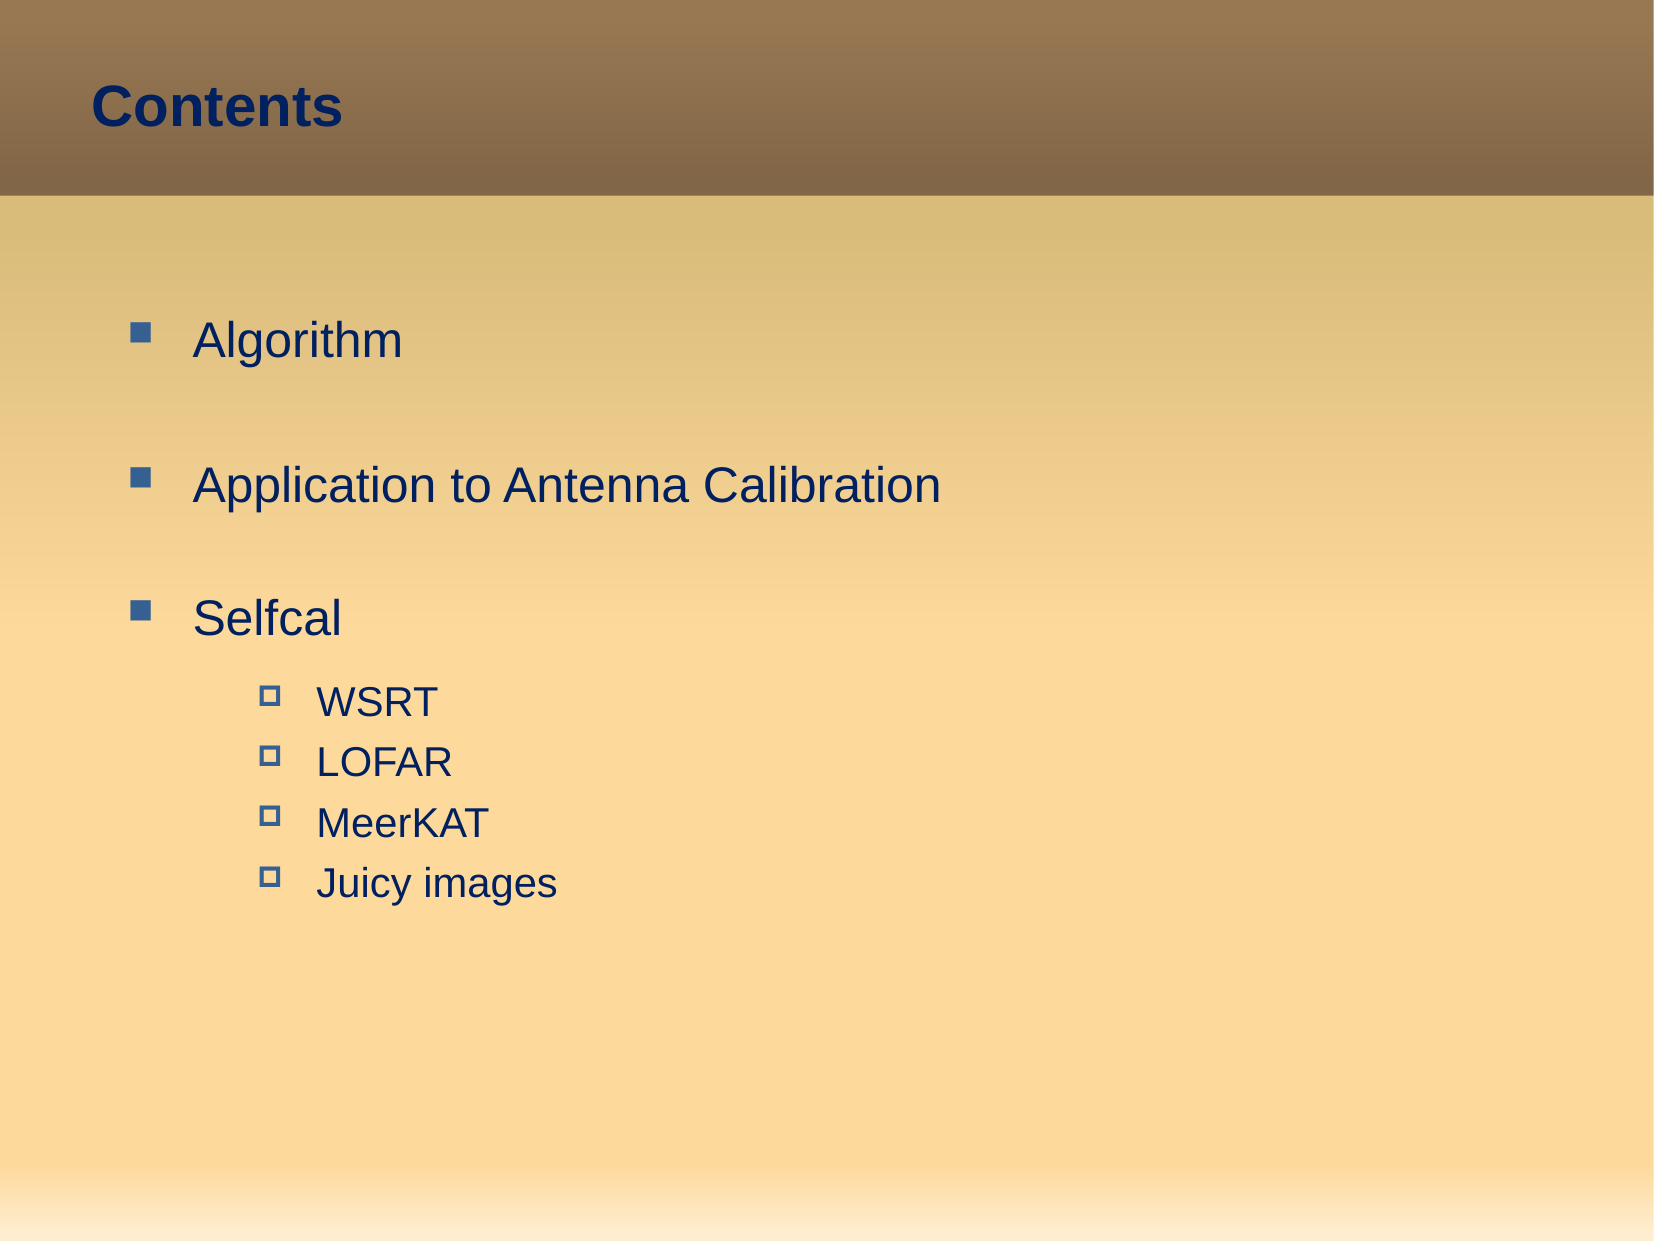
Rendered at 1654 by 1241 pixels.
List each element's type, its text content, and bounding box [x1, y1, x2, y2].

title Contents [76, 0, 1565, 208]
picture [0, 0, 1654, 1241]
list Algorithm Application to Antenna Calibration Selfcal WSRT LOFAR MeerKAT Juicy images [112, 300, 1601, 1134]
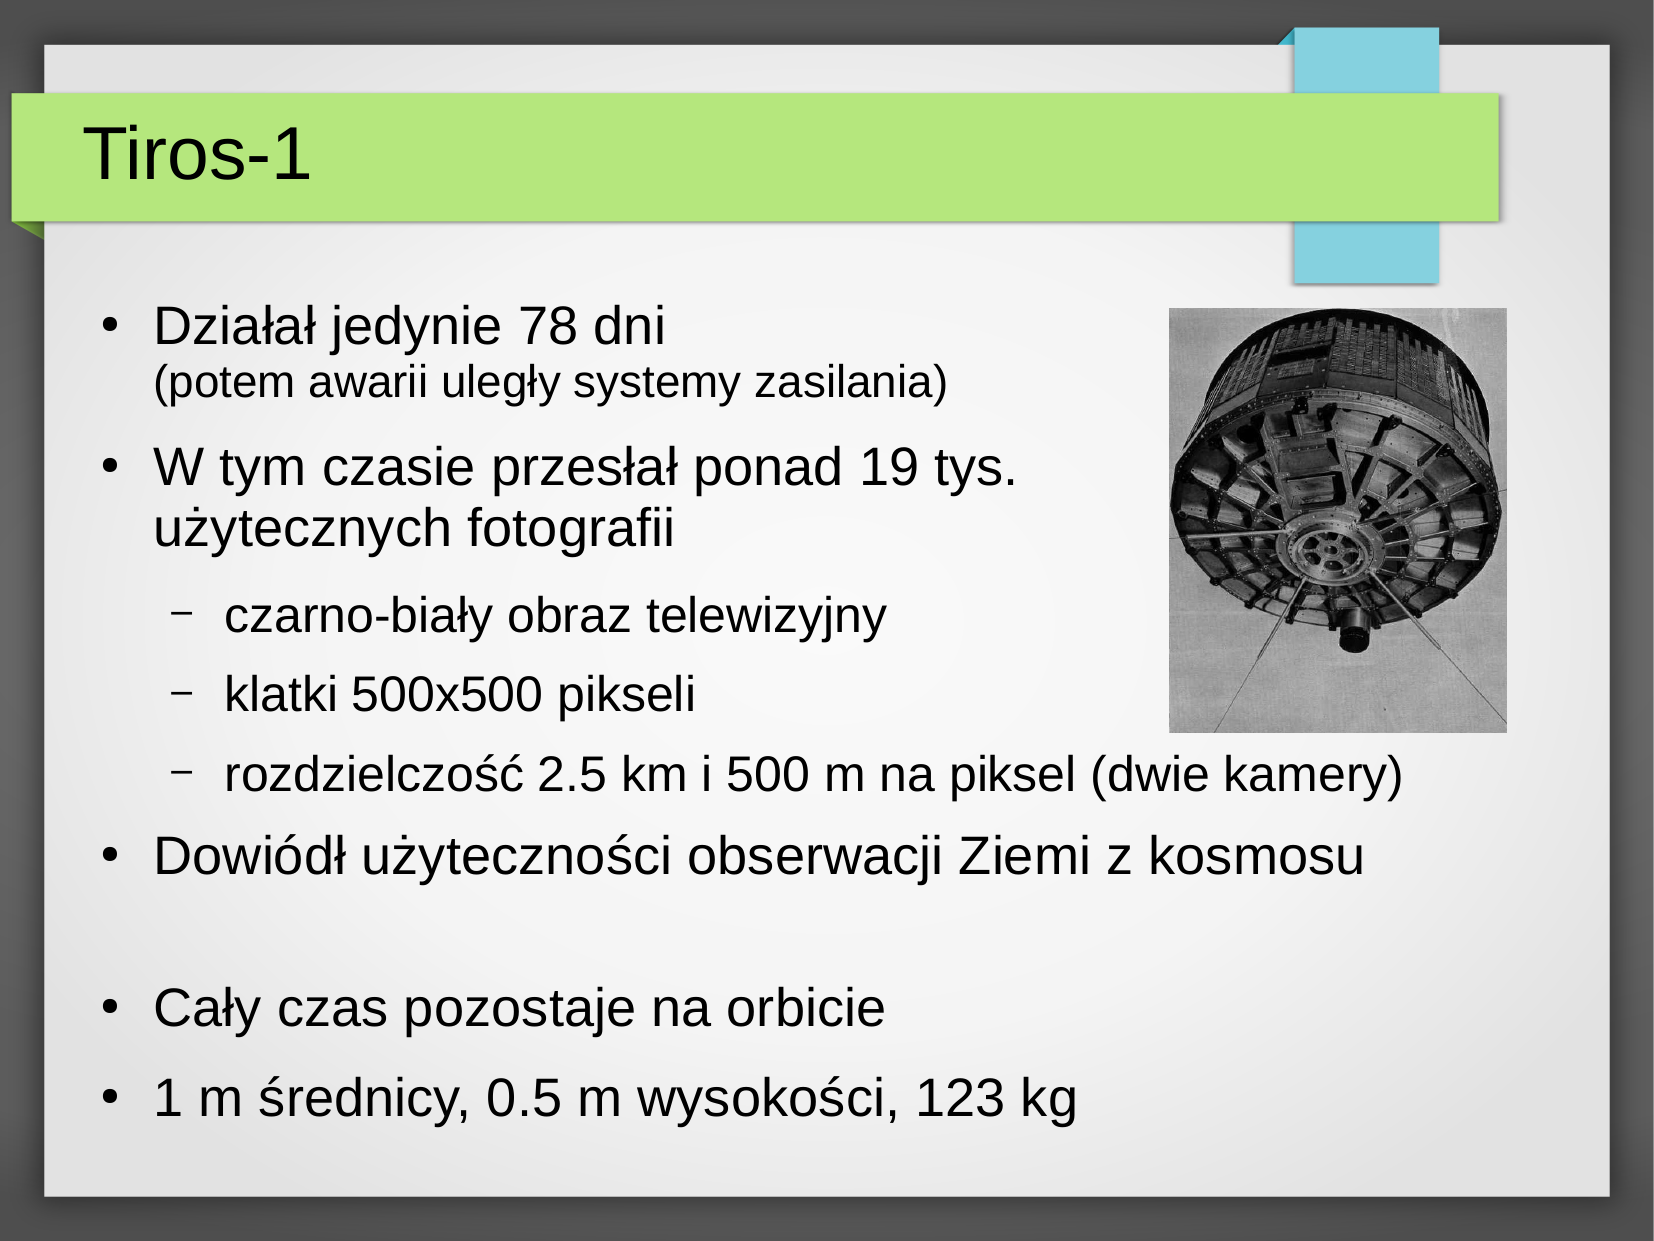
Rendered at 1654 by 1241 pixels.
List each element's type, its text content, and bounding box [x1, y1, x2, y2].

picture [0, 0, 1654, 1241]
list Działał jedynie 78 dni (potem awarii uległy systemy zasilania) W tym czasie przesłał ponad 19 tys. użytecznych fotografii czarno-biały obraz telewizyjny klatki 500x500 pikseli rozdzielczość 2.5 km i 500 m na piksel (dwie kamery) Dowiódł użyteczności obserwacji Ziemi z kosmosu Cały czas pozostaje na orbicie 1 m średnicy, 0.5 m wysokości, 123 kg [82, 295, 1571, 1158]
title Tiros-1 [82, 94, 1264, 213]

- - -

= Problem requirements =
Copy out every one of the lines above word for word, leaving out the pictures.

= Answer to the problem =
Rendered at 1654 by 1241 pixels.
List each element's type, its text content, and bounding box [x1, y1, x2, y2].

title Contents [76, 0, 1565, 208]
picture [0, 0, 1654, 1241]
list Algorithm Application to Antenna Calibration Selfcal WSRT LOFAR MeerKAT Juicy images [112, 300, 1601, 1134]
Rendered at 1654 by 1241 pixels.
List each element's type, its text content, and bounding box [x1, y1, x2, y2].

picture [0, 0, 1654, 1241]
list Działał jedynie 78 dni (potem awarii uległy systemy zasilania) W tym czasie przesłał ponad 19 tys. użytecznych fotografii czarno-biały obraz telewizyjny klatki 500x500 pikseli rozdzielczość 2.5 km i 500 m na piksel (dwie kamery) Dowiódł użyteczności obserwacji Ziemi z kosmosu Cały czas pozostaje na orbicie 1 m średnicy, 0.5 m wysokości, 123 kg [82, 295, 1571, 1158]
title Tiros-1 [82, 94, 1264, 213]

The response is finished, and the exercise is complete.